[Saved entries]

####################

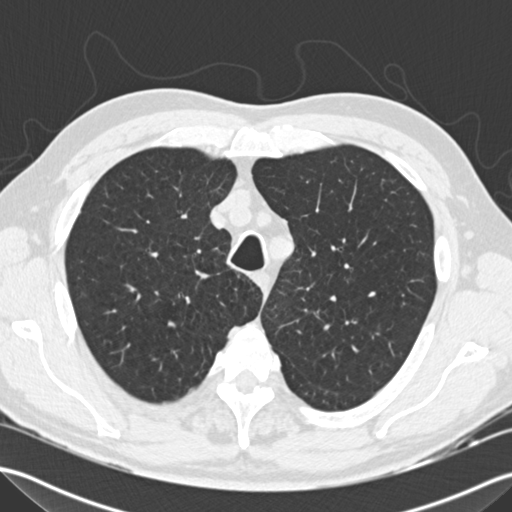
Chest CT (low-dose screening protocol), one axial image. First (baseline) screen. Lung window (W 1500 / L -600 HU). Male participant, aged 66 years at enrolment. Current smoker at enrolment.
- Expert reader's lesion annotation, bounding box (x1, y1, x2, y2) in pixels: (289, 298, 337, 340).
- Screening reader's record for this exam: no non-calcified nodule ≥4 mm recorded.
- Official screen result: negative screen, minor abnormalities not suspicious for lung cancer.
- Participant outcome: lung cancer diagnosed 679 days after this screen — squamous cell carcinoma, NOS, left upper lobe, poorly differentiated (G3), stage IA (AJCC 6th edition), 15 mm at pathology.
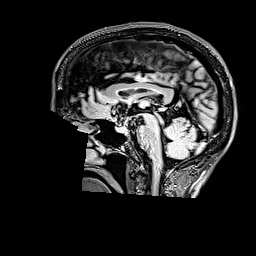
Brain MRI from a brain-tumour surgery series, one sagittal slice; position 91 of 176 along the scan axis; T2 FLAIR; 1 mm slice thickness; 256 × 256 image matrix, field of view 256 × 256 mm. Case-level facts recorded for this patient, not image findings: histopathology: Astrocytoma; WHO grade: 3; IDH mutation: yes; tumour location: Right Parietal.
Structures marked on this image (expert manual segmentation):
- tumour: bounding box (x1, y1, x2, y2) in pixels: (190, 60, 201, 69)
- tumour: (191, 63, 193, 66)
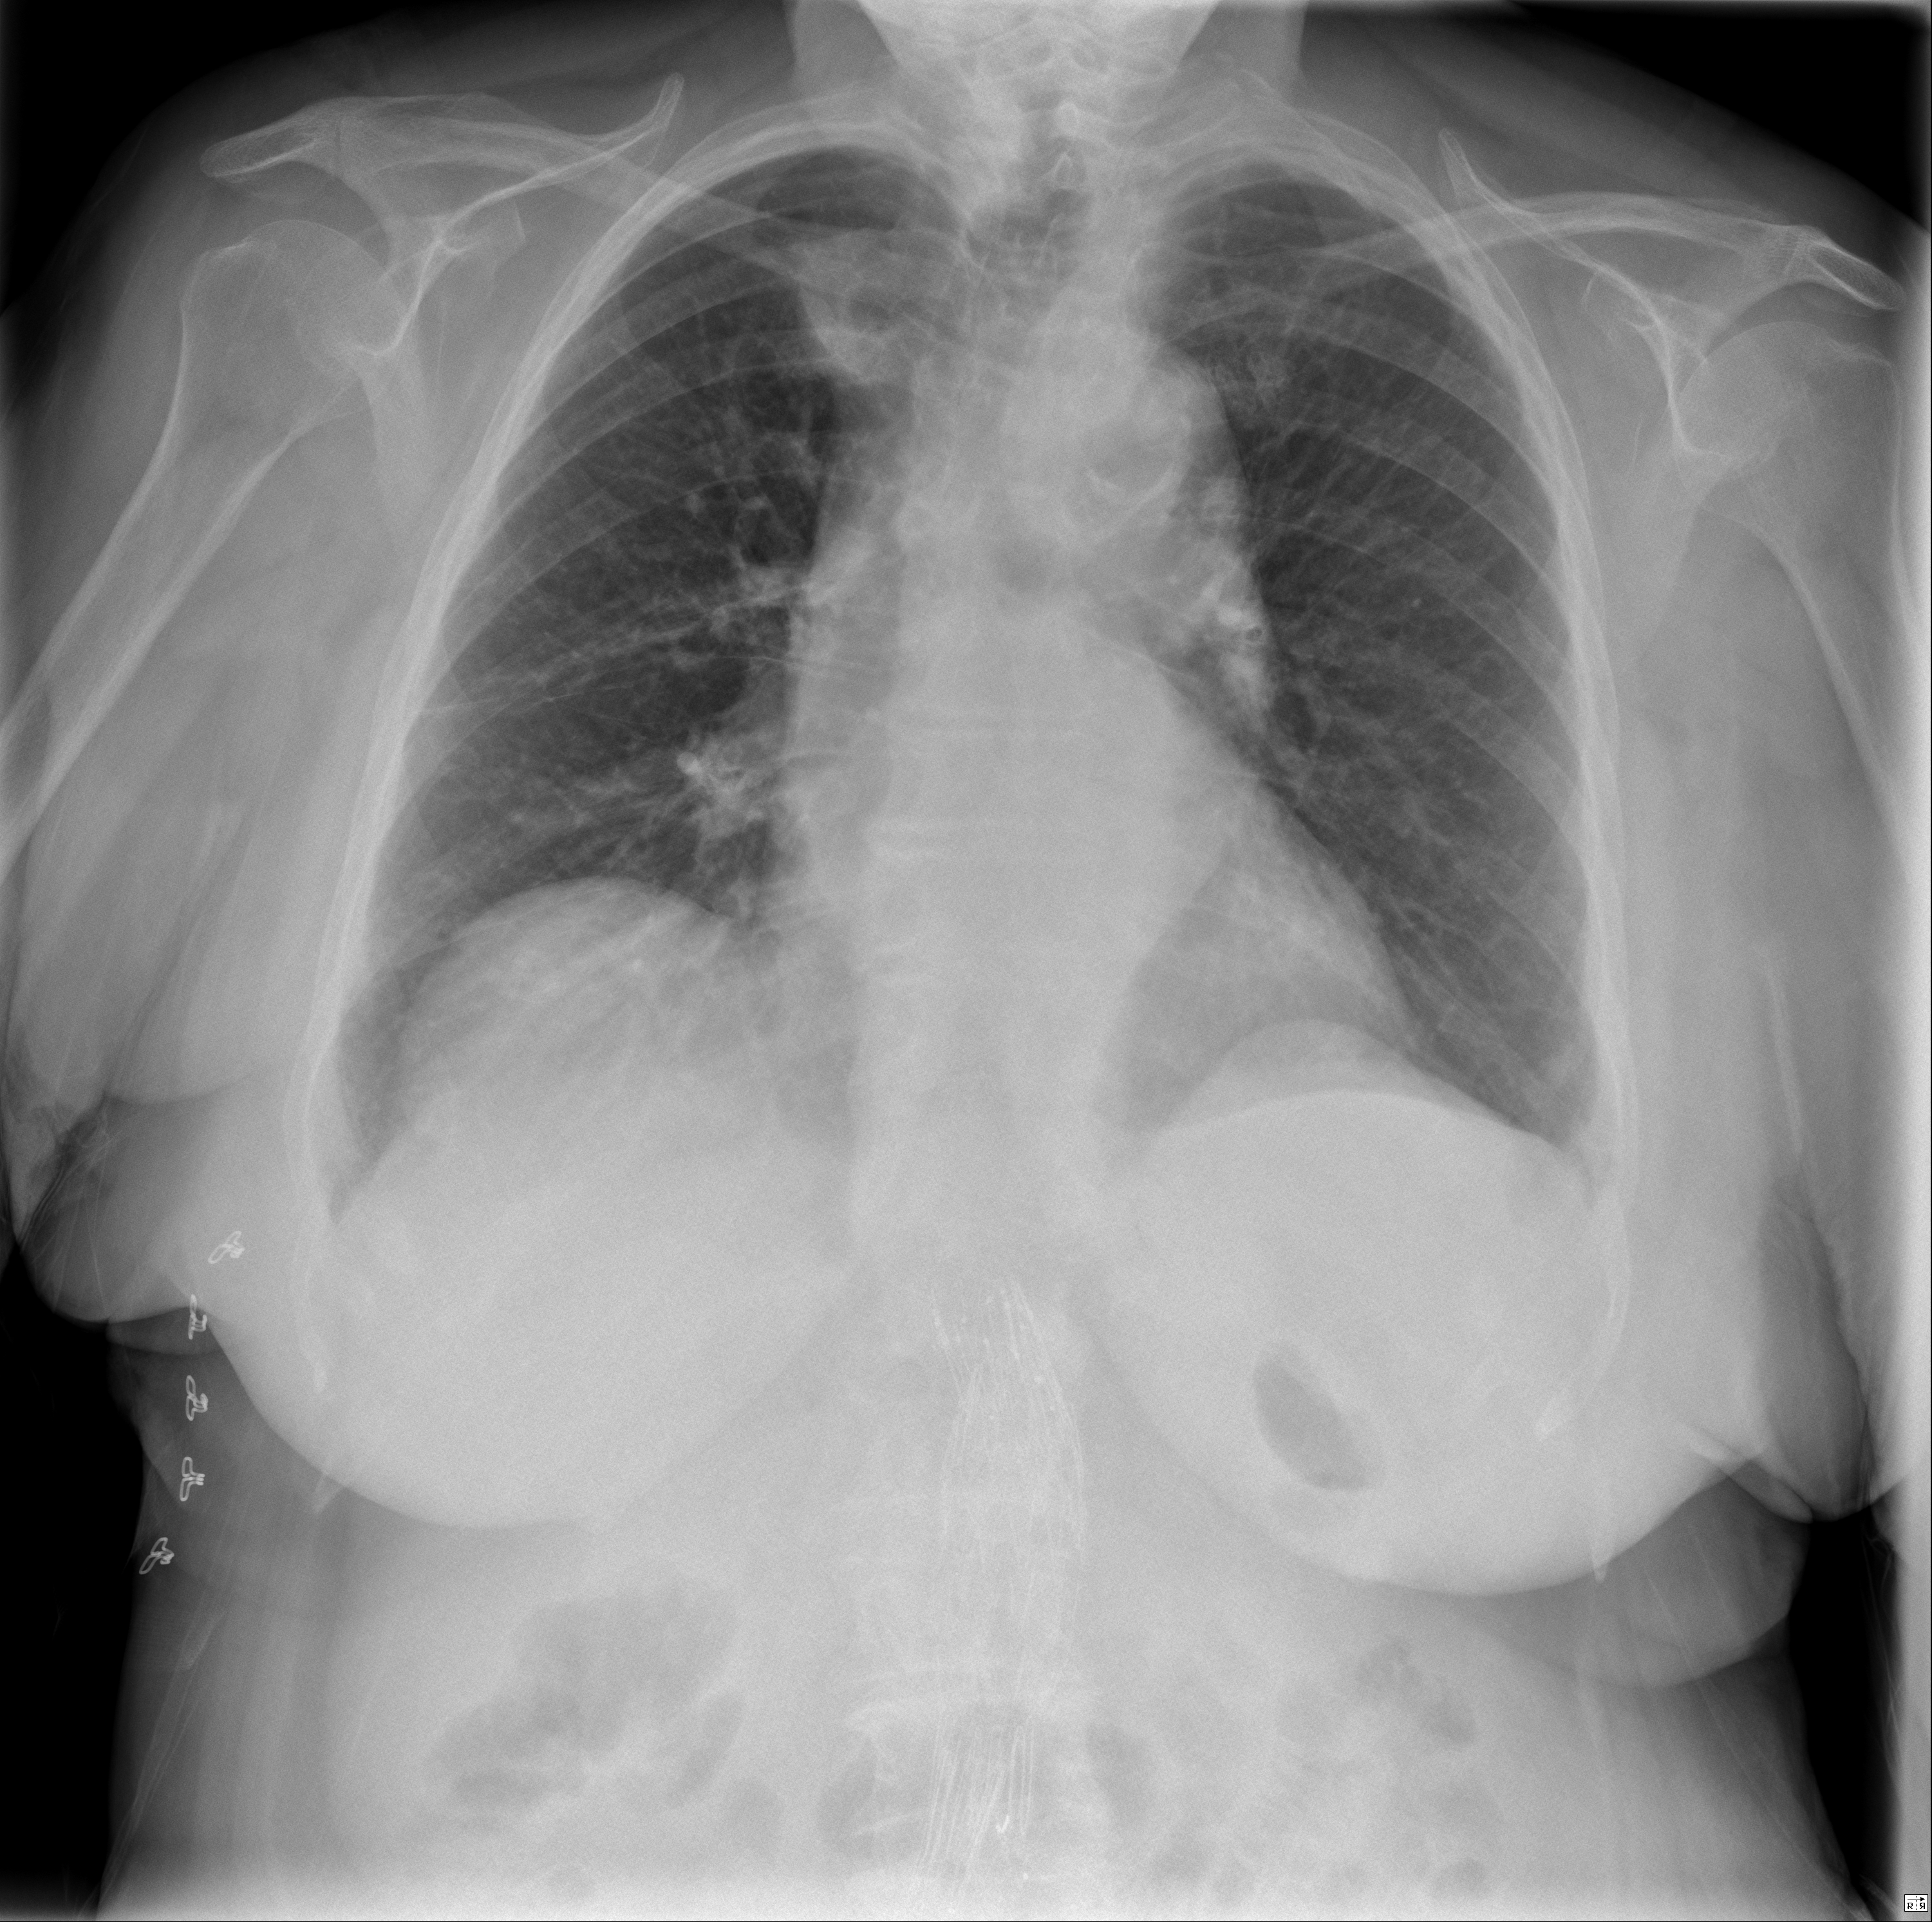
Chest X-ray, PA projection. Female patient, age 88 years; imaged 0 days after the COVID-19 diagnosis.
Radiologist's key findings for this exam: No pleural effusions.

####################

#### WHAT IS BEING ASKED:
Retype each entry precisely. Skip images entirely.

#### OUTPUT OF THE EXERCISE:
Chest CT (low-dose screening protocol), one axial image. First (baseline) screen. Lung window (W 1500 / L -600 HU). Male participant, aged 66 years at enrolment. Current smoker at enrolment.
- Expert reader's lesion annotation, bounding box (x1, y1, x2, y2) in pixels: (289, 298, 337, 340).
- Screening reader's record for this exam: no non-calcified nodule ≥4 mm recorded.
- Official screen result: negative screen, minor abnormalities not suspicious for lung cancer.
- Participant outcome: lung cancer diagnosed 679 days after this screen — squamous cell carcinoma, NOS, left upper lobe, poorly differentiated (G3), stage IA (AJCC 6th edition), 15 mm at pathology.
Brain MRI from a brain-tumour surgery series, one sagittal slice; position 91 of 176 along the scan axis; T2 FLAIR; 1 mm slice thickness; 256 × 256 image matrix, field of view 256 × 256 mm. Case-level facts recorded for this patient, not image findings: histopathology: Astrocytoma; WHO grade: 3; IDH mutation: yes; tumour location: Right Parietal.
Structures marked on this image (expert manual segmentation):
- tumour: bounding box (x1, y1, x2, y2) in pixels: (190, 60, 201, 69)
- tumour: (191, 63, 193, 66)
Chest X-ray, PA projection. Female patient, age 88 years; imaged 0 days after the COVID-19 diagnosis.
Radiologist's key findings for this exam: No pleural effusions.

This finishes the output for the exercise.